The sitting epidemic is fueled by contemporary culture and lifestyle, particularly in the U.S. Our bodies and brains developed in response to particular environmental pressures and an active lifestyle. These days, most of us are not exposed to life-threatening scenarios on a regular basis. We exert little energy in our daily efforts to survive. Even our schools and workplaces promote the sedentary lifestyle: children are expected to sit still for hours upon end, and our workplaces have us sitting at desks, often typing away at keyboards for most of the day. Even our recreational habits have become less active: video games, instant access to movies and television shows, and virtual social environments tempt us to sit more and stand less.
The physical effects of this cultural shift are daunting. Excessive sitting has been linked to hormonal changes, increased inflammation, cardiovascular disease, diabetes, obesity, and cancer.3 From a chiropractic standpoint, sitting can distort the natural curvature of the spine, cause undue stress on nerves and ligaments, overstress muscle tissue, and compress the vertebral discs and spinal joints. As we age, too much sitting leads to disability. According to an NPR report, research out of Northwestern University found that, “For people 60 and older, each additional hour a day spent sitting increases the risk of becoming physically disabled by about 50 percent — no matter how much exercise they get.” With U.S. Census data revealing that nearly half of the population over age 65 have a disability, the impact on our aging population, their families, and their communities is significant.4
The science behind the sitting epidemic revolves around a neat acronym: NEAT. NEAT stands for non-exercise activity thermogenesis. Along with exercise activity thermogenesis, NEAT is the third component of human energy expenditure—calories burned during daily activity (basal metabolic rate, which is the energy required for basic body functions, and the energy needed to process food are the other two.) Some people have a “NEAT switch” that gets them up and moving after over-eating, while other people do not, which can lead to obesity. Surprisingly, the simple act of standing burns more calories than sitting, as noted in the table below.
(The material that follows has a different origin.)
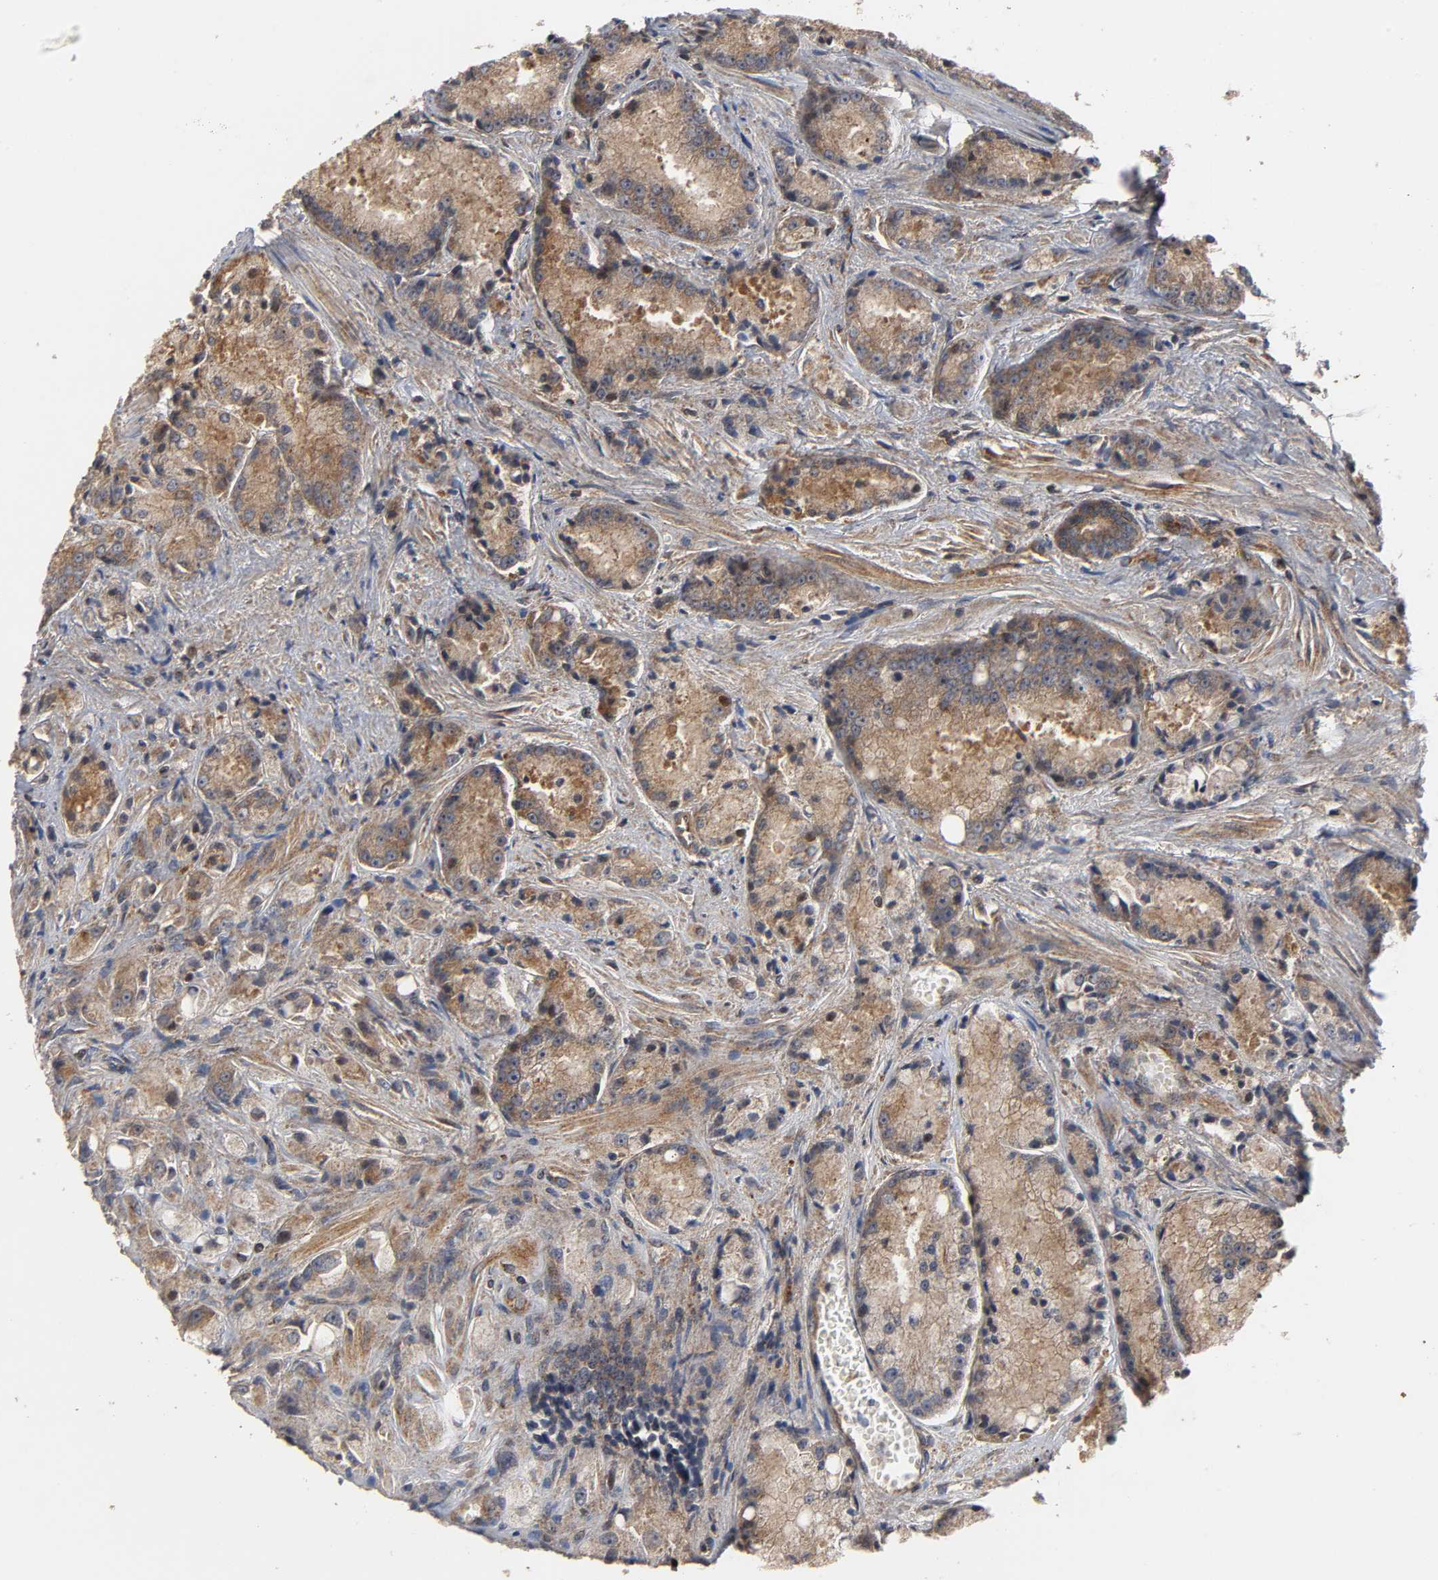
{"staining": {"intensity": "moderate", "quantity": ">75%", "location": "cytoplasmic/membranous"}, "tissue": "prostate cancer", "cell_type": "Tumor cells", "image_type": "cancer", "snomed": [{"axis": "morphology", "description": "Adenocarcinoma, Low grade"}, {"axis": "topography", "description": "Prostate"}], "caption": "High-power microscopy captured an IHC micrograph of prostate cancer (adenocarcinoma (low-grade)), revealing moderate cytoplasmic/membranous staining in approximately >75% of tumor cells. The protein of interest is stained brown, and the nuclei are stained in blue (DAB (3,3'-diaminobenzidine) IHC with brightfield microscopy, high magnification).", "gene": "IKBKB", "patient": {"sex": "male", "age": 64}}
|Occupational Non-exercise Activity Thermogenesis (NEAT)*|
|Occupation type||NEAT, cal/d|
|Seated work (no option of moving)||700|
|Seated work (discretion and requirement to move)||1000|
|Standing work (eg, homemaker, cashier)||1400|
|Strenuous work (eg, farming)||2300|
|*Data based on a basal metabolic rate of 1,600 cal/d. Adapted from Black AE, Coward WA, Cole TJ, Prentice AM. Human energy expenditure in affluent societies: an analysis of 574 doubly-labelled water measurements. Eur J Clin Nutr. 1996;50:72-925|
So what can we do about this national health crisis? Unlike with anti-smoking campaigns, we can’t tax chairs and benches, people can’t be banned from sitting in public spaces, and we can’t enact a legal sitting age. We can, however, actively participate in our own health. As shown above, just standing makes a difference. Some workplaces and even schools are using sit-to-stand desks, which allow the user to set their workspace at a different height in order to stand. If your boss is not quite there yet, or if you’re retired, here are some simple things to do to reduce the effects of sitting.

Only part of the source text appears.